We walked around the old city and the Hoan Kiem Lake for a few hours, coffee stop included.
Not being able yet to account for the 15 years I was there last, Hanoi seems a noisier and somewhat more chaotic version of HCM City. But it has, maybe not all that surprising, many of the same features that struck me 15 years ago: Chaotic traffic — no lights, no obvious traffic rules other than that if you cross the street move steadily so that the oncoming traffic can make reasonable estimates about your trajectories. Zillions of people trying to sell something and obviously tourists are a major target. It can get a bit annoying at times. (Yes, I understand that people try to make a living, alas.) No, I really do not want, or for that matter need, a shoe-shine or shoe-fix, or yet another massage, I am not interested in sweetie samples, and I do not need a taxi or cyclo every few seconds. Sigh. Did I mention it can get annoying at times?

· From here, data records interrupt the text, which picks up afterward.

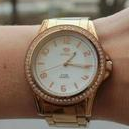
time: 1:16
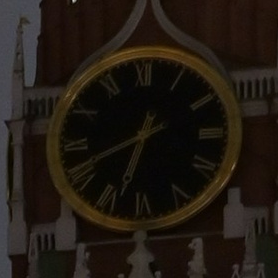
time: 6:41
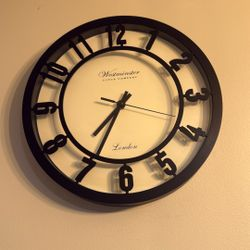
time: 7:34
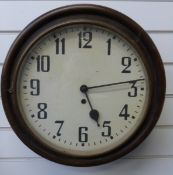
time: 5:13
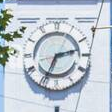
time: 2:34
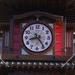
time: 8:24
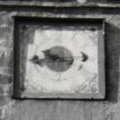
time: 9:43
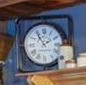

Went to dinner in a lovely place that we chanced upon while walking earlier in the day around the old city. It was just a few hundred meters from our hotel.
Afterwards walked around the night markets (which happen not to be on the street called Night Markets), got a bottle of decent (French) wine at a decent price, and made our way back to the hotel.
Between all that walking even managed to answer some emails and make yet another editorial decision. It really helps though if good referees issue the same recommendation.